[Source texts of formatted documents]
☆ ☆ ☆ ☆ ☆

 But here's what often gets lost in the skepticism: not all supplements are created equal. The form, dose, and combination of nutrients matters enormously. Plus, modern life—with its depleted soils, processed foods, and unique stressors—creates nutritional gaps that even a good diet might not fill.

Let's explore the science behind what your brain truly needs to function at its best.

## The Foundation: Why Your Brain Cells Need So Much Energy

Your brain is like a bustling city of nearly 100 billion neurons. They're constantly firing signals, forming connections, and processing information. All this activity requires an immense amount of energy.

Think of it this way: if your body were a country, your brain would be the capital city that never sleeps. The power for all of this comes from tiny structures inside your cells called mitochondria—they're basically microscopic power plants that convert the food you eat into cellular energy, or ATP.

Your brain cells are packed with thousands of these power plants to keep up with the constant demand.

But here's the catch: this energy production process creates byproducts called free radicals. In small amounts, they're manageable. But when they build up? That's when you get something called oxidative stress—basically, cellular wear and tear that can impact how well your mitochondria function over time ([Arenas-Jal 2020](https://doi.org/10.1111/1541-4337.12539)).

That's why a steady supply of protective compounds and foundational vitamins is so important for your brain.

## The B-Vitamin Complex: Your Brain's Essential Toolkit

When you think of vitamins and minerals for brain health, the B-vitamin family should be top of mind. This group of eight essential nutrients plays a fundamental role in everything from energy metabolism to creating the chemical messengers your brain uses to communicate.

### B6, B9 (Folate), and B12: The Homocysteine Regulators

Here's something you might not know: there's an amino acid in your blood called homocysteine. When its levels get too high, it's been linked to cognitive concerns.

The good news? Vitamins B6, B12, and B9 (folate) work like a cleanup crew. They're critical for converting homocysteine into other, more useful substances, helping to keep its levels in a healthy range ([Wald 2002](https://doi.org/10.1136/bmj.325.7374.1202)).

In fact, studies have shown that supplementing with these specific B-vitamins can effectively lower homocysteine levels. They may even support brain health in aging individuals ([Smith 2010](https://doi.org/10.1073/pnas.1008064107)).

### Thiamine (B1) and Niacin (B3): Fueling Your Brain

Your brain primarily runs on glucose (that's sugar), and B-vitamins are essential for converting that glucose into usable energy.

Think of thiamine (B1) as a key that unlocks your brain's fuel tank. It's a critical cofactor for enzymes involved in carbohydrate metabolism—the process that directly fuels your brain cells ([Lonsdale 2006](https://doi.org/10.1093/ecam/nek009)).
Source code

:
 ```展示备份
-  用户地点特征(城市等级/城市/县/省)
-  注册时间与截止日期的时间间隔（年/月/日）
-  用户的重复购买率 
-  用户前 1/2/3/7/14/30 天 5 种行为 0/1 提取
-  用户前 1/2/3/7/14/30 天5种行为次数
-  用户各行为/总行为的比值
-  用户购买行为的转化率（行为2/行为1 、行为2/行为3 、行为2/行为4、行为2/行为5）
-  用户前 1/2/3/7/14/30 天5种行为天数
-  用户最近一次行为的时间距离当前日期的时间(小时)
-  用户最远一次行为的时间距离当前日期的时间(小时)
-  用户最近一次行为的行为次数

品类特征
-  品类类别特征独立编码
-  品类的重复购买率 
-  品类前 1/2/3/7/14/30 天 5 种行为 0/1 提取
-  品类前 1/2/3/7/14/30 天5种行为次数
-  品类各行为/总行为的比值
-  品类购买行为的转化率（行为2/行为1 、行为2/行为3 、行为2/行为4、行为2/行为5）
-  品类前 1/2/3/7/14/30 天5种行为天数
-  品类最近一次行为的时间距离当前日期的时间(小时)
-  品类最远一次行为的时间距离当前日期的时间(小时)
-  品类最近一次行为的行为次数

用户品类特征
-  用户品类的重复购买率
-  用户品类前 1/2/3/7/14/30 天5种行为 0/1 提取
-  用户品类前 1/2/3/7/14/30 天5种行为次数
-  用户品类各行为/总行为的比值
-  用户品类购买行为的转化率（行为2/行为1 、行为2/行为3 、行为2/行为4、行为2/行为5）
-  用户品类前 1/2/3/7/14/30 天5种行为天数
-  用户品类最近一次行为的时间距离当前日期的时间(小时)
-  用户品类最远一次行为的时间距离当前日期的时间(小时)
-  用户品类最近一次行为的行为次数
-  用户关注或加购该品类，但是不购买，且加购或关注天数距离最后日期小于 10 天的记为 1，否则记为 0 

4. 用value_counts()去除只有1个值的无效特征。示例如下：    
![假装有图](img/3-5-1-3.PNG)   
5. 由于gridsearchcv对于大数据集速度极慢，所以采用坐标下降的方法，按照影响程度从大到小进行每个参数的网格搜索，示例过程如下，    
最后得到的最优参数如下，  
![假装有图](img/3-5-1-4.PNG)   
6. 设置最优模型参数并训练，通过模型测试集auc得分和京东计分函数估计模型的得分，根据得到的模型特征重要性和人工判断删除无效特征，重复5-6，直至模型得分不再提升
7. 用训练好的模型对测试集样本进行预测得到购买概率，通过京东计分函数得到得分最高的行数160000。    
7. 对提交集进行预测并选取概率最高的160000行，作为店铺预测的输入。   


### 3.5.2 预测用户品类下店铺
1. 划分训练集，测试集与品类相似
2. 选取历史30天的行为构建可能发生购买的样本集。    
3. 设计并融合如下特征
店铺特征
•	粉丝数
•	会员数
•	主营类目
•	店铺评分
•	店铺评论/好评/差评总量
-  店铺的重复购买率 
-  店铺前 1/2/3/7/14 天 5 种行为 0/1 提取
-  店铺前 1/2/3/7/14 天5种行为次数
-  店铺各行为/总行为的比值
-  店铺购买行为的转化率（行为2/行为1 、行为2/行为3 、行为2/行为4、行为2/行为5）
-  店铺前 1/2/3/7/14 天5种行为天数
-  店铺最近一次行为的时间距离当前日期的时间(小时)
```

☆ ☆ ☆ ☆ ☆

WHAT THIS TASK INVOLVES >>
Please set down all of the data above again, matching it exactly.

EXERCISE OUTPUT >>
 But here's what often gets lost in the skepticism: not all supplements are created equal. The form, dose, and combination of nutrients matters enormously. Plus, modern life—with its depleted soils, processed foods, and unique stressors—creates nutritional gaps that even a good diet might not fill.

Let's explore the science behind what your brain truly needs to function at its best.

## The Foundation: Why Your Brain Cells Need So Much Energy

Your brain is like a bustling city of nearly 100 billion neurons. They're constantly firing signals, forming connections, and processing information. All this activity requires an immense amount of energy.

Think of it this way: if your body were a country, your brain would be the capital city that never sleeps. The power for all of this comes from tiny structures inside your cells called mitochondria—they're basically microscopic power plants that convert the food you eat into cellular energy, or ATP.

Your brain cells are packed with thousands of these power plants to keep up with the constant demand.

But here's the catch: this energy production process creates byproducts called free radicals. In small amounts, they're manageable. But when they build up? That's when you get something called oxidative stress—basically, cellular wear and tear that can impact how well your mitochondria function over time ([Arenas-Jal 2020](https://doi.org/10.1111/1541-4337.12539)).

That's why a steady supply of protective compounds and foundational vitamins is so important for your brain.

## The B-Vitamin Complex: Your Brain's Essential Toolkit

When you think of vitamins and minerals for brain health, the B-vitamin family should be top of mind. This group of eight essential nutrients plays a fundamental role in everything from energy metabolism to creating the chemical messengers your brain uses to communicate.

### B6, B9 (Folate), and B12: The Homocysteine Regulators

Here's something you might not know: there's an amino acid in your blood called homocysteine. When its levels get too high, it's been linked to cognitive concerns.

The good news? Vitamins B6, B12, and B9 (folate) work like a cleanup crew. They're critical for converting homocysteine into other, more useful substances, helping to keep its levels in a healthy range ([Wald 2002](https://doi.org/10.1136/bmj.325.7374.1202)).

In fact, studies have shown that supplementing with these specific B-vitamins can effectively lower homocysteine levels. They may even support brain health in aging individuals ([Smith 2010](https://doi.org/10.1073/pnas.1008064107)).

### Thiamine (B1) and Niacin (B3): Fueling Your Brain

Your brain primarily runs on glucose (that's sugar), and B-vitamins are essential for converting that glucose into usable energy.

Think of thiamine (B1) as a key that unlocks your brain's fuel tank. It's a critical cofactor for enzymes involved in carbohydrate metabolism—the process that directly fuels your brain cells ([Lonsdale 2006](https://doi.org/10.1093/ecam/nek009)).
Source code

:
 ```展示备份
-  用户地点特征(城市等级/城市/县/省)
-  注册时间与截止日期的时间间隔（年/月/日）
-  用户的重复购买率 
-  用户前 1/2/3/7/14/30 天 5 种行为 0/1 提取
-  用户前 1/2/3/7/14/30 天5种行为次数
-  用户各行为/总行为的比值
-  用户购买行为的转化率（行为2/行为1 、行为2/行为3 、行为2/行为4、行为2/行为5）
-  用户前 1/2/3/7/14/30 天5种行为天数
-  用户最近一次行为的时间距离当前日期的时间(小时)
-  用户最远一次行为的时间距离当前日期的时间(小时)
-  用户最近一次行为的行为次数

品类特征
-  品类类别特征独立编码
-  品类的重复购买率 
-  品类前 1/2/3/7/14/30 天 5 种行为 0/1 提取
-  品类前 1/2/3/7/14/30 天5种行为次数
-  品类各行为/总行为的比值
-  品类购买行为的转化率（行为2/行为1 、行为2/行为3 、行为2/行为4、行为2/行为5）
-  品类前 1/2/3/7/14/30 天5种行为天数
-  品类最近一次行为的时间距离当前日期的时间(小时)
-  品类最远一次行为的时间距离当前日期的时间(小时)
-  品类最近一次行为的行为次数

用户品类特征
-  用户品类的重复购买率
-  用户品类前 1/2/3/7/14/30 天5种行为 0/1 提取
-  用户品类前 1/2/3/7/14/30 天5种行为次数
-  用户品类各行为/总行为的比值
-  用户品类购买行为的转化率（行为2/行为1 、行为2/行为3 、行为2/行为4、行为2/行为5）
-  用户品类前 1/2/3/7/14/30 天5种行为天数
-  用户品类最近一次行为的时间距离当前日期的时间(小时)
-  用户品类最远一次行为的时间距离当前日期的时间(小时)
-  用户品类最近一次行为的行为次数
-  用户关注或加购该品类，但是不购买，且加购或关注天数距离最后日期小于 10 天的记为 1，否则记为 0 

4. 用value_counts()去除只有1个值的无效特征。示例如下：    
![假装有图](img/3-5-1-3.PNG)   
5. 由于gridsearchcv对于大数据集速度极慢，所以采用坐标下降的方法，按照影响程度从大到小进行每个参数的网格搜索，示例过程如下，    
最后得到的最优参数如下，  
![假装有图](img/3-5-1-4.PNG)   
6. 设置最优模型参数并训练，通过模型测试集auc得分和京东计分函数估计模型的得分，根据得到的模型特征重要性和人工判断删除无效特征，重复5-6，直至模型得分不再提升
7. 用训练好的模型对测试集样本进行预测得到购买概率，通过京东计分函数得到得分最高的行数160000。    
7. 对提交集进行预测并选取概率最高的160000行，作为店铺预测的输入。   


### 3.5.2 预测用户品类下店铺
1. 划分训练集，测试集与品类相似
2. 选取历史30天的行为构建可能发生购买的样本集。    
3. 设计并融合如下特征
店铺特征
•	粉丝数
•	会员数
•	主营类目
•	店铺评分
•	店铺评论/好评/差评总量
-  店铺的重复购买率 
-  店铺前 1/2/3/7/14 天 5 种行为 0/1 提取
-  店铺前 1/2/3/7/14 天5种行为次数
-  店铺各行为/总行为的比值
-  店铺购买行为的转化率（行为2/行为1 、行为2/行为3 、行为2/行为4、行为2/行为5）
-  店铺前 1/2/3/7/14 天5种行为天数
-  店铺最近一次行为的时间距离当前日期的时间(小时)
```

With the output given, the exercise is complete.